## Records for the task
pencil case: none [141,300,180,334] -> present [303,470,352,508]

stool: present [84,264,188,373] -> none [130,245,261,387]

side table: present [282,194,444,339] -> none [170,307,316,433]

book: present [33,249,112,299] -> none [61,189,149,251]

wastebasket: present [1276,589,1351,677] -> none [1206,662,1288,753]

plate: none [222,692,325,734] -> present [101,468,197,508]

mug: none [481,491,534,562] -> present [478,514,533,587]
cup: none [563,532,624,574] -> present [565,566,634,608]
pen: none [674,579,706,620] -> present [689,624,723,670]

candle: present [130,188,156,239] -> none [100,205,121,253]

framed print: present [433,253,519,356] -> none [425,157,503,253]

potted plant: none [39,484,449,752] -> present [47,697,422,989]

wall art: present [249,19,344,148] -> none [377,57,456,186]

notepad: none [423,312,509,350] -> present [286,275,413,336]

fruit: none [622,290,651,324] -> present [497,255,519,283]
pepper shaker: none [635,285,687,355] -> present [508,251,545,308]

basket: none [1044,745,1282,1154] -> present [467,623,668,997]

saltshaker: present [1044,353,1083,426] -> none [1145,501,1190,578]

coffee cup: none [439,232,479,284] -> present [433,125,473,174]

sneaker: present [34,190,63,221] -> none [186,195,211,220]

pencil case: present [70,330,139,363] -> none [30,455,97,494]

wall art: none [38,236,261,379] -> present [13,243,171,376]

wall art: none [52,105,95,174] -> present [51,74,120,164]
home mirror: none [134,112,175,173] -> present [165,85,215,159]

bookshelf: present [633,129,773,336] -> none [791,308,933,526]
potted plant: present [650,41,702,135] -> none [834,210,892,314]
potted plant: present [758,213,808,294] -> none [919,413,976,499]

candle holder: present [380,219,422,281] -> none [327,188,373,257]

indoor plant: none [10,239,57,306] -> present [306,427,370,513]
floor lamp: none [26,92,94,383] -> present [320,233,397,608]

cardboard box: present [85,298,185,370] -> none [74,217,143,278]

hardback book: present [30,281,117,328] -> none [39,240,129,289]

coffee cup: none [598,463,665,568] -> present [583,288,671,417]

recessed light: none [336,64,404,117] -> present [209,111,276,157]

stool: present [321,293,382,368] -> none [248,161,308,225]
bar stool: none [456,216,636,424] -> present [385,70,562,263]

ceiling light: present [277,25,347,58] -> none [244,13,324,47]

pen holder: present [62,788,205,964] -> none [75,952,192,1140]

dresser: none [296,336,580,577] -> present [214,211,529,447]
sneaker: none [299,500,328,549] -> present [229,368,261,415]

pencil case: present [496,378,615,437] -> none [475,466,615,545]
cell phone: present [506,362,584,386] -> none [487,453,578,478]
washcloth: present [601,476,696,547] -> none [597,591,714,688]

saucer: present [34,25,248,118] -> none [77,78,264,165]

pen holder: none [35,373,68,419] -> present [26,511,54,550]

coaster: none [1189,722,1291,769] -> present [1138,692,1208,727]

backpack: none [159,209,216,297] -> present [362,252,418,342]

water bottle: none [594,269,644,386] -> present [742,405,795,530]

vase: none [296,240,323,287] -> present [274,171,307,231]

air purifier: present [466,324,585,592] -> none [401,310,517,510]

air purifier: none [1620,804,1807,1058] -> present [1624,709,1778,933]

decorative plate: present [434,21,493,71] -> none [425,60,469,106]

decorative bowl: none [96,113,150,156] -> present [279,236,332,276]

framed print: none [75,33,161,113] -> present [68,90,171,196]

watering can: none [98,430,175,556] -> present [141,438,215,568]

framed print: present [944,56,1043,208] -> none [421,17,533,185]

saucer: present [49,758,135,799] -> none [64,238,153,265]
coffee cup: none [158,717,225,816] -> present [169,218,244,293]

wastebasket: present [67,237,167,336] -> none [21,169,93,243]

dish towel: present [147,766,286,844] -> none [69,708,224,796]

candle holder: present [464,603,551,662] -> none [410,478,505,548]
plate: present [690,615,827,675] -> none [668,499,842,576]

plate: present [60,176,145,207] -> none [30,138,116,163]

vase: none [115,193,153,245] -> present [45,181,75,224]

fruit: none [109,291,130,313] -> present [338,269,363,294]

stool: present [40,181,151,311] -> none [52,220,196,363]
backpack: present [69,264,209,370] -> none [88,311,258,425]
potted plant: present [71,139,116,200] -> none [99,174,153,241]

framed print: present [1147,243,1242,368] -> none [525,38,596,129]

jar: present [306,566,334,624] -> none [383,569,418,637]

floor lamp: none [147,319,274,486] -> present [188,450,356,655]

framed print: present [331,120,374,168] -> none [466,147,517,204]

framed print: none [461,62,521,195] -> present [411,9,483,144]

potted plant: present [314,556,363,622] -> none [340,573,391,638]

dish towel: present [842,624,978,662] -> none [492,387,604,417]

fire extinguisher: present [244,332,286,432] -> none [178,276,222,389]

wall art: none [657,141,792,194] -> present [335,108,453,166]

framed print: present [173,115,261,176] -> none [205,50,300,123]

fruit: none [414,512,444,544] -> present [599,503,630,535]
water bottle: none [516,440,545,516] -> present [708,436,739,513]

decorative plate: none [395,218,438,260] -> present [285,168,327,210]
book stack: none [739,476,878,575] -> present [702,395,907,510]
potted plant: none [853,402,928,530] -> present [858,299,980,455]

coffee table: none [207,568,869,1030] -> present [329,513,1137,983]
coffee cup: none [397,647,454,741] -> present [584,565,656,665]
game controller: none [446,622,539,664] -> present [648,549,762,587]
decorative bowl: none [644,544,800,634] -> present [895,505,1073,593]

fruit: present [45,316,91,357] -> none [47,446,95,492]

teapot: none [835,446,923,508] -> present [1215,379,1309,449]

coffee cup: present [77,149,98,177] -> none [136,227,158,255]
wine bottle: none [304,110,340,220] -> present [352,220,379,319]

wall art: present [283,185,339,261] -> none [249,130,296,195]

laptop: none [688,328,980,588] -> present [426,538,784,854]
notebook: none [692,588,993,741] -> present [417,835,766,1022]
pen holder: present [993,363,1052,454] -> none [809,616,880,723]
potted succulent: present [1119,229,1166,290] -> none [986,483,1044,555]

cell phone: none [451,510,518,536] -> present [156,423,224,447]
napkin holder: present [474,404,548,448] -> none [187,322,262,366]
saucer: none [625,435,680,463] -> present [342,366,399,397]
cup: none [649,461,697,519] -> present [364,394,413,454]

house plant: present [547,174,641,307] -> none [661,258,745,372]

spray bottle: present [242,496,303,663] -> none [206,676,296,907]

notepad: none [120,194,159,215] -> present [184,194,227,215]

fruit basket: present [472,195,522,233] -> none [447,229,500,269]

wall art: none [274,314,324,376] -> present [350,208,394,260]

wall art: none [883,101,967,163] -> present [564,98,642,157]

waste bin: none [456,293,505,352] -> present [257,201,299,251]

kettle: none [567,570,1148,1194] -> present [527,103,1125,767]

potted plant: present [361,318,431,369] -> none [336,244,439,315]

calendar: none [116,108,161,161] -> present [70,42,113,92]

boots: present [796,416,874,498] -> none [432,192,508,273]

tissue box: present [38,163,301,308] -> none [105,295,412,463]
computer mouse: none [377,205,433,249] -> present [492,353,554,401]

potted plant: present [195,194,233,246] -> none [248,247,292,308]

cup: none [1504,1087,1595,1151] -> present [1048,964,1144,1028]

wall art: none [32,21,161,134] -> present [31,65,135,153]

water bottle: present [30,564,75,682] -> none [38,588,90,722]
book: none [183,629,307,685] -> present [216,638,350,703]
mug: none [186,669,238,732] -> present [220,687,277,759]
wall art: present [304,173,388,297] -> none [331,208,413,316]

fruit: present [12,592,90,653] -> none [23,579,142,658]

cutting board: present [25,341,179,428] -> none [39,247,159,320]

## Work request
From the entries, give the number of lines where the string "print" is found, and nothing else.

## Written response
7